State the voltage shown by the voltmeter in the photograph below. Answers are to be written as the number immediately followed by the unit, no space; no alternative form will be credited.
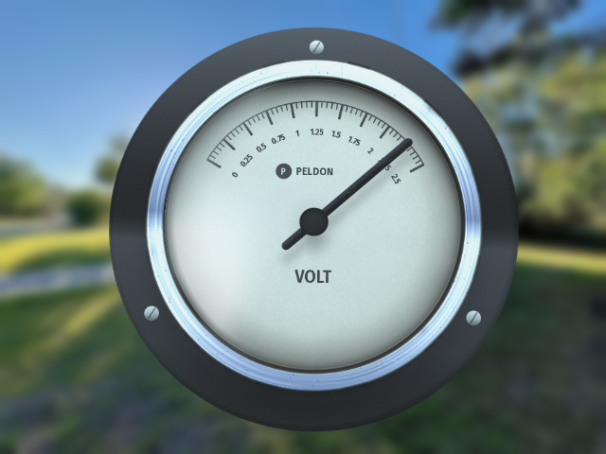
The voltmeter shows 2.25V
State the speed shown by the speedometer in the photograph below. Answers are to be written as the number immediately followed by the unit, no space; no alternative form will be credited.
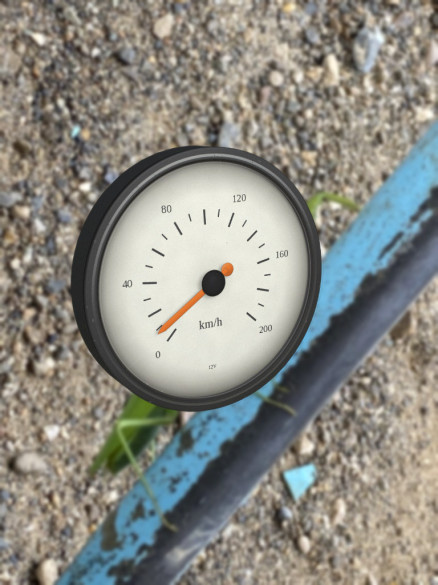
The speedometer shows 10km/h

==

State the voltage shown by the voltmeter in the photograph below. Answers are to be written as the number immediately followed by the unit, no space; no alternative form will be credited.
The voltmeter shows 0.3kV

◆ Directions for this task ◆
Reproduce word for word the lines of the items above, starting at the line that contains "State the speed" and ending at the line that contains "The speedometer shows 10km/h", both included. Leave the pictures out of your reproduction.

◆ Reply ◆
State the speed shown by the speedometer in the photograph below. Answers are to be written as the number immediately followed by the unit, no space; no alternative form will be credited.
The speedometer shows 10km/h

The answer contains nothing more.